Data entries:

+ + + + + + +

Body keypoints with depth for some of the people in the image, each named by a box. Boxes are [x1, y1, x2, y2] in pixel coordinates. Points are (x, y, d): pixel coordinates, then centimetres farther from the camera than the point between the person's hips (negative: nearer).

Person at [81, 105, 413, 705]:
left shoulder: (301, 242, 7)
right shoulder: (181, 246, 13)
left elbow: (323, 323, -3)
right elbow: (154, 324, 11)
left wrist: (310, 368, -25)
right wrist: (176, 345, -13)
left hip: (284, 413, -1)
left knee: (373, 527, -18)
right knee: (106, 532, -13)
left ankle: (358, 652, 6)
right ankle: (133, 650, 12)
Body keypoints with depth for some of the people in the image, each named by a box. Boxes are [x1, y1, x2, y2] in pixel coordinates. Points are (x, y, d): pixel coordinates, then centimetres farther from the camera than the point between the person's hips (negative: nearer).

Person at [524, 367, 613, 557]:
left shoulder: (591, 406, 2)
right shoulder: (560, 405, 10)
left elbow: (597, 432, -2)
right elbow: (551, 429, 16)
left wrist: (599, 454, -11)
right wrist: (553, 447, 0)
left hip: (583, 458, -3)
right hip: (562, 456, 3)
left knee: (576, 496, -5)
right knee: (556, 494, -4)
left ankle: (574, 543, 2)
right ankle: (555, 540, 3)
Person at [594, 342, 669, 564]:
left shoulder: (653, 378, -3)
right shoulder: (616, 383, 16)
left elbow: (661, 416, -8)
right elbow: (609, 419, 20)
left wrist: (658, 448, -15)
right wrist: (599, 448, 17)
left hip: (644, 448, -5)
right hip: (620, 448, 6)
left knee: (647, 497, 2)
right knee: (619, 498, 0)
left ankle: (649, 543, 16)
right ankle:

+ + + + + + +

§ PROBLEM DETAILS
Render every line of the records above as a Markdown table with two columns: n for the row number and Line for the text of the line. Leave out blank lines.

§ WRITTEN RESPONSE
| n | Line |
|---|---|
| 1 | Body keypoints with depth for some of the people in the image, each named by a box. Boxes are [x1, y1, x2, y2] in pixel coordinates. Points are (x, y, d): pixel coordinates, then centimetres farther from the camera than the point between the person's hips (negative: nearer). |
| 2 | Person at [81, 105, 413, 705]: |
| 3 | left shoulder: (301, 242, 7) |
| 4 | right shoulder: (181, 246, 13) |
| 5 | left elbow: (323, 323, -3) |
| 6 | right elbow: (154, 324, 11) |
| 7 | left wrist: (310, 368, -25) |
| 8 | right wrist: (176, 345, -13) |
| 9 | left hip: (284, 413, -1) |
| 10 | left knee: (373, 527, -18) |
| 11 | right knee: (106, 532, -13) |
| 12 | left ankle: (358, 652, 6) |
| 13 | right ankle: (133, 650, 12) |
| 14 | Body keypoints with depth for some of the people in the image, each named by a box. Boxes are [x1, y1, x2, y2] in pixel coordinates. Points are (x, y, d): pixel coordinates, then centimetres farther from the camera than the point between the person's hips (negative: nearer). |
| 15 | Person at [524, 367, 613, 557]: |
| 16 | left shoulder: (591, 406, 2) |
| 17 | right shoulder: (560, 405, 10) |
| 18 | left elbow: (597, 432, -2) |
| 19 | right elbow: (551, 429, 16) |
| 20 | left wrist: (599, 454, -11) |
| 21 | right wrist: (553, 447, 0) |
| 22 | left hip: (583, 458, -3) |
| 23 | right hip: (562, 456, 3) |
| 24 | left knee: (576, 496, -5) |
| 25 | right knee: (556, 494, -4) |
| 26 | left ankle: (574, 543, 2) |
| 27 | right ankle: (555, 540, 3) |
| 28 | Person at [594, 342, 669, 564]: |
| 29 | left shoulder: (653, 378, -3) |
| 30 | right shoulder: (616, 383, 16) |
| 31 | left elbow: (661, 416, -8) |
| 32 | right elbow: (609, 419, 20) |
| 33 | left wrist: (658, 448, -15) |
| 34 | right wrist: (599, 448, 17) |
| 35 | left hip: (644, 448, -5) |
| 36 | right hip: (620, 448, 6) |
| 37 | left knee: (647, 497, 2) |
| 38 | right knee: (619, 498, 0) |
| 39 | left ankle: (649, 543, 16) |
| 40 | right ankle: |